[Material del ejercicio]

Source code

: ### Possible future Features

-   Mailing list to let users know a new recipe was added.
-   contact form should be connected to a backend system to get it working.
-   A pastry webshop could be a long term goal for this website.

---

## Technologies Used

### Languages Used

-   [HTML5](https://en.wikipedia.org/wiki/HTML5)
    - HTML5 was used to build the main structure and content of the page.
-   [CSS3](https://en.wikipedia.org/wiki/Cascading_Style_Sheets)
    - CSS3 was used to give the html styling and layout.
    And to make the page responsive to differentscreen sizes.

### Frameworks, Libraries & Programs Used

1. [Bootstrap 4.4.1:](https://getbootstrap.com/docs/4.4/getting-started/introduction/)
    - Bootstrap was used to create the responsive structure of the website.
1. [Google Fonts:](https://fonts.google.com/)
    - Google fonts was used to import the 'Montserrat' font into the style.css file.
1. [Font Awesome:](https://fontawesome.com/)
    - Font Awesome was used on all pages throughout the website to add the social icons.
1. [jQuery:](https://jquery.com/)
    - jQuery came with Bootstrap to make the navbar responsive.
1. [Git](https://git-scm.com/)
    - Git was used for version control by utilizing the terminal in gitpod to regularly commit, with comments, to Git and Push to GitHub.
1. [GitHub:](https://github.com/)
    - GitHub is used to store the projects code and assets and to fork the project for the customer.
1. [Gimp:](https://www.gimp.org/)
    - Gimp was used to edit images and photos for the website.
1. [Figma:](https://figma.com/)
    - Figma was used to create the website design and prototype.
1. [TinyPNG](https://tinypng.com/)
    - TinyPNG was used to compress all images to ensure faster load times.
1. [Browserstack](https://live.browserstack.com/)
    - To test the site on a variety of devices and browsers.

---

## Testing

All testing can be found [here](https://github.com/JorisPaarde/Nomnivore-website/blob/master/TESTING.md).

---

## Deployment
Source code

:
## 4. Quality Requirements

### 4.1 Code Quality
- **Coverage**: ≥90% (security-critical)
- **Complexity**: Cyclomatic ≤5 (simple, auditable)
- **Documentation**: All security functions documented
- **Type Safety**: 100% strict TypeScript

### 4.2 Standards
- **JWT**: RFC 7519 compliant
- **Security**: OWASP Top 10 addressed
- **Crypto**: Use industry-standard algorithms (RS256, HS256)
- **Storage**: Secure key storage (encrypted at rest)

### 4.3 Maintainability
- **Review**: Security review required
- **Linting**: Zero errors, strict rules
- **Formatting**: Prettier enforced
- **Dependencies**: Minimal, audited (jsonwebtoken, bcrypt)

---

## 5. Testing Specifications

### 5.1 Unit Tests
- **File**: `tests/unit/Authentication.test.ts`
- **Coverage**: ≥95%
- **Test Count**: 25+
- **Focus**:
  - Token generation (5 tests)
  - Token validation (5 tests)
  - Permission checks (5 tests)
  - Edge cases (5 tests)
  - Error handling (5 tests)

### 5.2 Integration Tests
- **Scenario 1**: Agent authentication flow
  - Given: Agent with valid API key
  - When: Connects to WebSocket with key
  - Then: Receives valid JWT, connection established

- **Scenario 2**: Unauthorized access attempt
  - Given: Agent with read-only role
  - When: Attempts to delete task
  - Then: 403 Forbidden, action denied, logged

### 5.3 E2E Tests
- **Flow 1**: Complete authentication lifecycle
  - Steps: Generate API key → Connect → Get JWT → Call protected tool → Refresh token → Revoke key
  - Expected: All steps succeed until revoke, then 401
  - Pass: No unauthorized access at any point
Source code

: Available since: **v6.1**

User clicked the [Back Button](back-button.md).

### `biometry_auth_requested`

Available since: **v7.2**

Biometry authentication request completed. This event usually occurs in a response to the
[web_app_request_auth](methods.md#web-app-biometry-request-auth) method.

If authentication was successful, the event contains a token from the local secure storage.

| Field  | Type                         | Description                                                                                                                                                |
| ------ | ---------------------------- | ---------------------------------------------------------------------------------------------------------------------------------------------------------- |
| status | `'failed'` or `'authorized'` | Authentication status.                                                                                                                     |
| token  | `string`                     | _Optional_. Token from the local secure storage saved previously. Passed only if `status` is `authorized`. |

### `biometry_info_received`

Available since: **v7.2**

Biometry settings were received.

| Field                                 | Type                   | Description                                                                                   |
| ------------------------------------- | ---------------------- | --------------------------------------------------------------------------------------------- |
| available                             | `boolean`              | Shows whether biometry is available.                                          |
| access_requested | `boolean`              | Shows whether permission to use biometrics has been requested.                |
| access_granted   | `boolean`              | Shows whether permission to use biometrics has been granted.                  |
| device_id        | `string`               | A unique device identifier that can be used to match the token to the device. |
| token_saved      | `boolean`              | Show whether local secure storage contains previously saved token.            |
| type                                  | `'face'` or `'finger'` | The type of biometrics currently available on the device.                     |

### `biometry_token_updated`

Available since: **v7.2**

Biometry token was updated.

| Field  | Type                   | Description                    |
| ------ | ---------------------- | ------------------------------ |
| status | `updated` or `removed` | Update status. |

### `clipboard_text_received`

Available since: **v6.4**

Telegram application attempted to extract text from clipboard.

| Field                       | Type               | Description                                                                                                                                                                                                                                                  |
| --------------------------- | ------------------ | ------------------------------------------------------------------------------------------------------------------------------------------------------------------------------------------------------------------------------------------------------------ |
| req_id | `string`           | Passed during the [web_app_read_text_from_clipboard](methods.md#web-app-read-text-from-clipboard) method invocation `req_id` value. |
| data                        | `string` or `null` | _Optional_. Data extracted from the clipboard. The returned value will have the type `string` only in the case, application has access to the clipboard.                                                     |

[/Material del ejercicio]

Devuelve estas líneas sin cambiar nada, incluyendo todos los ítems.

» Respuesta final:
Source code

: ### Possible future Features

-   Mailing list to let users know a new recipe was added.
-   contact form should be connected to a backend system to get it working.
-   A pastry webshop could be a long term goal for this website.

---

## Technologies Used

### Languages Used

-   [HTML5](https://en.wikipedia.org/wiki/HTML5)
    - HTML5 was used to build the main structure and content of the page.
-   [CSS3](https://en.wikipedia.org/wiki/Cascading_Style_Sheets)
    - CSS3 was used to give the html styling and layout.
    And to make the page responsive to differentscreen sizes.

### Frameworks, Libraries & Programs Used

1. [Bootstrap 4.4.1:](https://getbootstrap.com/docs/4.4/getting-started/introduction/)
    - Bootstrap was used to create the responsive structure of the website.
1. [Google Fonts:](https://fonts.google.com/)
    - Google fonts was used to import the 'Montserrat' font into the style.css file.
1. [Font Awesome:](https://fontawesome.com/)
    - Font Awesome was used on all pages throughout the website to add the social icons.
1. [jQuery:](https://jquery.com/)
    - jQuery came with Bootstrap to make the navbar responsive.
1. [Git](https://git-scm.com/)
    - Git was used for version control by utilizing the terminal in gitpod to regularly commit, with comments, to Git and Push to GitHub.
1. [GitHub:](https://github.com/)
    - GitHub is used to store the projects code and assets and to fork the project for the customer.
1. [Gimp:](https://www.gimp.org/)
    - Gimp was used to edit images and photos for the website.
1. [Figma:](https://figma.com/)
    - Figma was used to create the website design and prototype.
1. [TinyPNG](https://tinypng.com/)
    - TinyPNG was used to compress all images to ensure faster load times.
1. [Browserstack](https://live.browserstack.com/)
    - To test the site on a variety of devices and browsers.

---

## Testing

All testing can be found [here](https://github.com/JorisPaarde/Nomnivore-website/blob/master/TESTING.md).

---

## Deployment
Source code

:
## 4. Quality Requirements

### 4.1 Code Quality
- **Coverage**: ≥90% (security-critical)
- **Complexity**: Cyclomatic ≤5 (simple, auditable)
- **Documentation**: All security functions documented
- **Type Safety**: 100% strict TypeScript

### 4.2 Standards
- **JWT**: RFC 7519 compliant
- **Security**: OWASP Top 10 addressed
- **Crypto**: Use industry-standard algorithms (RS256, HS256)
- **Storage**: Secure key storage (encrypted at rest)

### 4.3 Maintainability
- **Review**: Security review required
- **Linting**: Zero errors, strict rules
- **Formatting**: Prettier enforced
- **Dependencies**: Minimal, audited (jsonwebtoken, bcrypt)

---

## 5. Testing Specifications

### 5.1 Unit Tests
- **File**: `tests/unit/Authentication.test.ts`
- **Coverage**: ≥95%
- **Test Count**: 25+
- **Focus**:
  - Token generation (5 tests)
  - Token validation (5 tests)
  - Permission checks (5 tests)
  - Edge cases (5 tests)
  - Error handling (5 tests)

### 5.2 Integration Tests
- **Scenario 1**: Agent authentication flow
  - Given: Agent with valid API key
  - When: Connects to WebSocket with key
  - Then: Receives valid JWT, connection established

- **Scenario 2**: Unauthorized access attempt
  - Given: Agent with read-only role
  - When: Attempts to delete task
  - Then: 403 Forbidden, action denied, logged

### 5.3 E2E Tests
- **Flow 1**: Complete authentication lifecycle
  - Steps: Generate API key → Connect → Get JWT → Call protected tool → Refresh token → Revoke key
  - Expected: All steps succeed until revoke, then 401
  - Pass: No unauthorized access at any point
Source code

: Available since: **v6.1**

User clicked the [Back Button](back-button.md).

### `biometry_auth_requested`

Available since: **v7.2**

Biometry authentication request completed. This event usually occurs in a response to the
[web_app_request_auth](methods.md#web-app-biometry-request-auth) method.

If authentication was successful, the event contains a token from the local secure storage.

| Field  | Type                         | Description                                                                                                                                                |
| ------ | ---------------------------- | ---------------------------------------------------------------------------------------------------------------------------------------------------------- |
| status | `'failed'` or `'authorized'` | Authentication status.                                                                                                                     |
| token  | `string`                     | _Optional_. Token from the local secure storage saved previously. Passed only if `status` is `authorized`. |

### `biometry_info_received`

Available since: **v7.2**

Biometry settings were received.

| Field                                 | Type                   | Description                                                                                   |
| ------------------------------------- | ---------------------- | --------------------------------------------------------------------------------------------- |
| available                             | `boolean`              | Shows whether biometry is available.                                          |
| access_requested | `boolean`              | Shows whether permission to use biometrics has been requested.                |
| access_granted   | `boolean`              | Shows whether permission to use biometrics has been granted.                  |
| device_id        | `string`               | A unique device identifier that can be used to match the token to the device. |
| token_saved      | `boolean`              | Show whether local secure storage contains previously saved token.            |
| type                                  | `'face'` or `'finger'` | The type of biometrics currently available on the device.                     |

### `biometry_token_updated`

Available since: **v7.2**

Biometry token was updated.

| Field  | Type                   | Description                    |
| ------ | ---------------------- | ------------------------------ |
| status | `updated` or `removed` | Update status. |

### `clipboard_text_received`

Available since: **v6.4**

Telegram application attempted to extract text from clipboard.

| Field                       | Type               | Description                                                                                                                                                                                                                                                  |
| --------------------------- | ------------------ | ------------------------------------------------------------------------------------------------------------------------------------------------------------------------------------------------------------------------------------------------------------ |
| req_id | `string`           | Passed during the [web_app_read_text_from_clipboard](methods.md#web-app-read-text-from-clipboard) method invocation `req_id` value. |
| data                        | `string` or `null` | _Optional_. Data extracted from the clipboard. The returned value will have the type `string` only in the case, application has access to the clipboard.                                                     |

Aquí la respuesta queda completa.